● ABOUT THIS TASK
Can you reproduce the data below word for word, leaving the pictures out of your answer?

● WORKING DATA
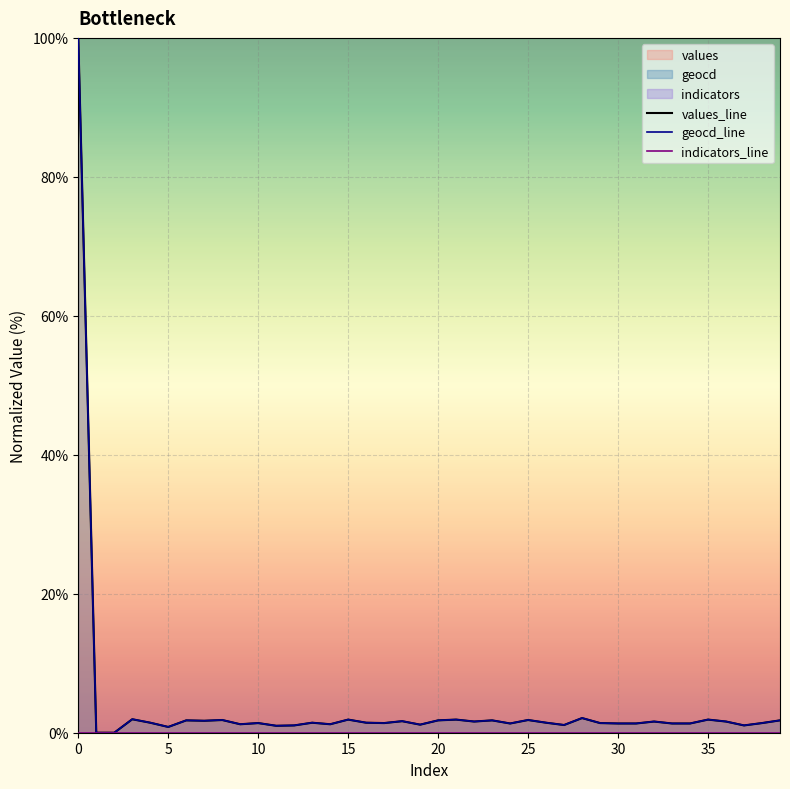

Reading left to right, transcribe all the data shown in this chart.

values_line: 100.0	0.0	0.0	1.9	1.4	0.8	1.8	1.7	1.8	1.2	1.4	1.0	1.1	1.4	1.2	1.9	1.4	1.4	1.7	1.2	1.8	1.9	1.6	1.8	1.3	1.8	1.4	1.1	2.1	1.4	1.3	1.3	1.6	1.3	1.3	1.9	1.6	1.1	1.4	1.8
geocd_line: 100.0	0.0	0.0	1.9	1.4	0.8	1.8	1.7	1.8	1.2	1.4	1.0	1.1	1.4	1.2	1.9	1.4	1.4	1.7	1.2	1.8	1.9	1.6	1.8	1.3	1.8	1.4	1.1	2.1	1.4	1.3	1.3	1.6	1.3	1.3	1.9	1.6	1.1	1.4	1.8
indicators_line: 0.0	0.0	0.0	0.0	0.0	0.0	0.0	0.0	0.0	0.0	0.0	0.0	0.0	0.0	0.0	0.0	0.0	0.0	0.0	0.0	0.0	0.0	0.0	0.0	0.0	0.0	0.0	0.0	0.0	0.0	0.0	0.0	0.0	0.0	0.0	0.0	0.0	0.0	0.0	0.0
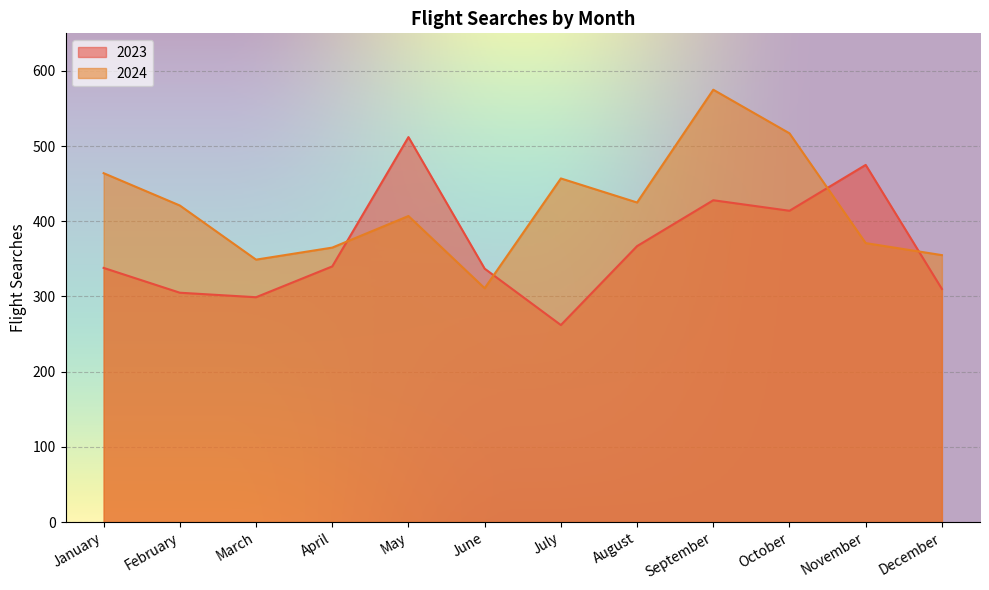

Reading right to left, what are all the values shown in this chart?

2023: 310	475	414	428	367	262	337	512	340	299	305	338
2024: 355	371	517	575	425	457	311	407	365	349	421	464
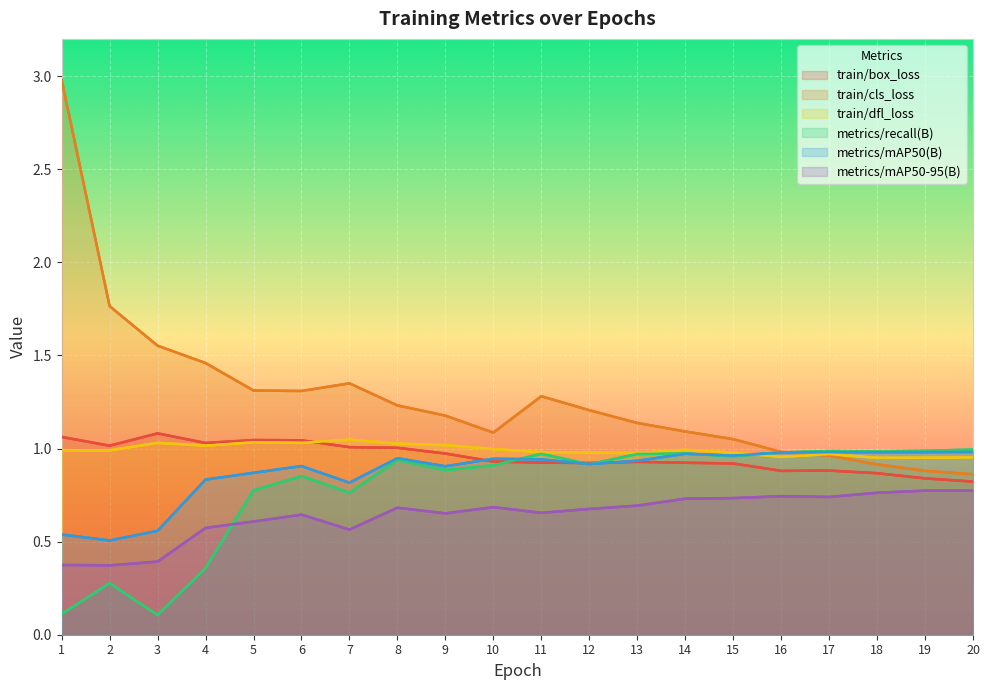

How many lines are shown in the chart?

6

● REPLY
Reading left to right, transcribe all the data shown in this chart.

values_line: 100.0	0.0	0.0	1.9	1.4	0.8	1.8	1.7	1.8	1.2	1.4	1.0	1.1	1.4	1.2	1.9	1.4	1.4	1.7	1.2	1.8	1.9	1.6	1.8	1.3	1.8	1.4	1.1	2.1	1.4	1.3	1.3	1.6	1.3	1.3	1.9	1.6	1.1	1.4	1.8
geocd_line: 100.0	0.0	0.0	1.9	1.4	0.8	1.8	1.7	1.8	1.2	1.4	1.0	1.1	1.4	1.2	1.9	1.4	1.4	1.7	1.2	1.8	1.9	1.6	1.8	1.3	1.8	1.4	1.1	2.1	1.4	1.3	1.3	1.6	1.3	1.3	1.9	1.6	1.1	1.4	1.8
indicators_line: 0.0	0.0	0.0	0.0	0.0	0.0	0.0	0.0	0.0	0.0	0.0	0.0	0.0	0.0	0.0	0.0	0.0	0.0	0.0	0.0	0.0	0.0	0.0	0.0	0.0	0.0	0.0	0.0	0.0	0.0	0.0	0.0	0.0	0.0	0.0	0.0	0.0	0.0	0.0	0.0

Reading right to left, what are all the values shown in this chart?

2023: 310	475	414	428	367	262	337	512	340	299	305	338
2024: 355	371	517	575	425	457	311	407	365	349	421	464

How many lines are shown in the chart?

6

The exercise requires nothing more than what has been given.